Friday, January 13, 2006

Domnus (Casa)
A manhã ia alta quando acordara. Pela janela não se apercebia do sol que queimava a relva verdejante do prado à sua volta. A casa dos avós que lhe fora herdada. Tudo era dela, tudo era para o seu futuro. Era o seu futuro.
Saíra da cidade havia dois meses. O rebuliço ainda lhe fervia no sangue, precisava dos gritos, do stress, da poluição….aqui encontraria paz e sossego, monotonia, coscuvilhice e velhice, dons da vida no campo. Mas a decisão era final. não voltaria mais àquele espaço.
A cidade era a sua amada. Adorava os prédios que desafiavam o sol, o asfalto que cobria com seu manto negro a relva e nem o chilrear dos pássaros se ouvia. Tudo isto fazia parte de si: a sua casa. Passado.
Caminhou por tantos anos junto a uma bomba de gasolina e o cheiro a gasolina era perfume para o seu olfacto...quantas vezes fora esquecida esta memória de infância e que o silêncio traz à tona da memória.

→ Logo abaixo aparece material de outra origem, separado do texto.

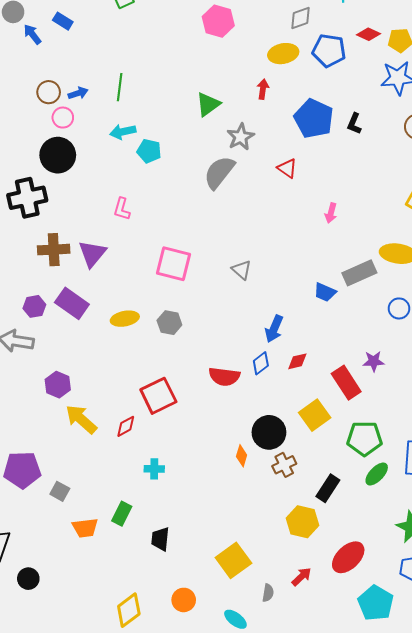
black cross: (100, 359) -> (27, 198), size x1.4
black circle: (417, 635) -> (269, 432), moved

“O amanhã é só mais um dia,” - pensava. “Ficarei neste leito, a vegetar, como a relva lá fora…ao vento, ao sabor do tempo, a divagar.”
O labirinto da mente que compunha a cada momento apresentava agora mais saídas que becos… “Evolução da natureza,” - pensou, enquanto acendia o primeiro cigarro do dia. Fumava pelo menos dois maços por dia, de uma assentada. Abastecia-se no café do Sr. Firmino, pelo menos para uma semana. A aldeia ficava a sete quilómetros da sua casa e só ao Domingo contactava a civilização, o Sr. Firmino, do café, o Sr. Abílio e o Sr. António, ilustre conselho de anciãos da aldeia. Os bons dias e votos de muita saúde seriam o suficiente. Mais do que isso seria uma palestra.
Afundou-se na cama, sem qualquer vontade de despertar para o mundo, preferia a actividade mental no leito ao acordar do pequeno-almoço e subsequentes tarefas. “A casa vai-se fazendo, não nasce feita”, – convencia-se.
E no silêncio da casa que a compunha surgiu o pensamento que a trouxera a esta vida:
“Cada dia que passa não é um dia a mais sem te ver. É um dia mais próximo do reencontro, meu amor.”
E deixou-se ficar no leito, a saborear o momento que a memória lhe trouxera à vida.